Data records
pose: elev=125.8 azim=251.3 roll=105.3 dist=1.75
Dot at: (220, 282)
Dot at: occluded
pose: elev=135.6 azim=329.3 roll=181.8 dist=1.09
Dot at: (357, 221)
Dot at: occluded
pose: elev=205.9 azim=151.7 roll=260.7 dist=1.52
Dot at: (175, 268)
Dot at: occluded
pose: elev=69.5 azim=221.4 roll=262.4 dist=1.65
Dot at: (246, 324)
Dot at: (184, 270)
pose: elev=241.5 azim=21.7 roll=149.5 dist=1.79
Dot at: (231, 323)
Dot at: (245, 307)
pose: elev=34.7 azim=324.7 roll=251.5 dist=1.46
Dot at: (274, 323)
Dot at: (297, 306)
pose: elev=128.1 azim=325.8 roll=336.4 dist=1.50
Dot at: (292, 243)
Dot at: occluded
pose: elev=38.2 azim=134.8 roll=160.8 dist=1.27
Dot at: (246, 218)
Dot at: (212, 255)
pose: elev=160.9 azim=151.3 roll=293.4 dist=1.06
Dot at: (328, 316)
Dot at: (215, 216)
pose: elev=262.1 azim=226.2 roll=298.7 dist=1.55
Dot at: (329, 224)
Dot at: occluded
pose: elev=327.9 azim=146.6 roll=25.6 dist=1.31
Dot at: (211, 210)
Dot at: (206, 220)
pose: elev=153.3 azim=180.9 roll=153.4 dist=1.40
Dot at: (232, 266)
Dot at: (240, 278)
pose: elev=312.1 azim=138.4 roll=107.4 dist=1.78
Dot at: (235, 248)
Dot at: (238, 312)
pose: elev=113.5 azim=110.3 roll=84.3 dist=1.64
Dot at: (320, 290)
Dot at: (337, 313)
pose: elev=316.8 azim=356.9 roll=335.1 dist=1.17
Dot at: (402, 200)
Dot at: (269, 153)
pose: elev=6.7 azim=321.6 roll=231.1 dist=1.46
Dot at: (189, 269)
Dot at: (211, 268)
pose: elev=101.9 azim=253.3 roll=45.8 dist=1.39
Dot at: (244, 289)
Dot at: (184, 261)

# PROBLEM TO SOLVE:
Rewrite all of the data above, substituting "camera" for each occurrence of "pose" and leaving everything else unchanged.

# WORKED ANSWER:
camera: elev=125.8 azim=251.3 roll=105.3 dist=1.75
Dot at: (220, 282)
Dot at: occluded
camera: elev=135.6 azim=329.3 roll=181.8 dist=1.09
Dot at: (357, 221)
Dot at: occluded
camera: elev=205.9 azim=151.7 roll=260.7 dist=1.52
Dot at: (175, 268)
Dot at: occluded
camera: elev=69.5 azim=221.4 roll=262.4 dist=1.65
Dot at: (246, 324)
Dot at: (184, 270)
camera: elev=241.5 azim=21.7 roll=149.5 dist=1.79
Dot at: (231, 323)
Dot at: (245, 307)
camera: elev=34.7 azim=324.7 roll=251.5 dist=1.46
Dot at: (274, 323)
Dot at: (297, 306)
camera: elev=128.1 azim=325.8 roll=336.4 dist=1.50
Dot at: (292, 243)
Dot at: occluded
camera: elev=38.2 azim=134.8 roll=160.8 dist=1.27
Dot at: (246, 218)
Dot at: (212, 255)
camera: elev=160.9 azim=151.3 roll=293.4 dist=1.06
Dot at: (328, 316)
Dot at: (215, 216)
camera: elev=262.1 azim=226.2 roll=298.7 dist=1.55
Dot at: (329, 224)
Dot at: occluded
camera: elev=327.9 azim=146.6 roll=25.6 dist=1.31
Dot at: (211, 210)
Dot at: (206, 220)
camera: elev=153.3 azim=180.9 roll=153.4 dist=1.40
Dot at: (232, 266)
Dot at: (240, 278)
camera: elev=312.1 azim=138.4 roll=107.4 dist=1.78
Dot at: (235, 248)
Dot at: (238, 312)
camera: elev=113.5 azim=110.3 roll=84.3 dist=1.64
Dot at: (320, 290)
Dot at: (337, 313)
camera: elev=316.8 azim=356.9 roll=335.1 dist=1.17
Dot at: (402, 200)
Dot at: (269, 153)
camera: elev=6.7 azim=321.6 roll=231.1 dist=1.46
Dot at: (189, 269)
Dot at: (211, 268)
camera: elev=101.9 azim=253.3 roll=45.8 dist=1.39
Dot at: (244, 289)
Dot at: (184, 261)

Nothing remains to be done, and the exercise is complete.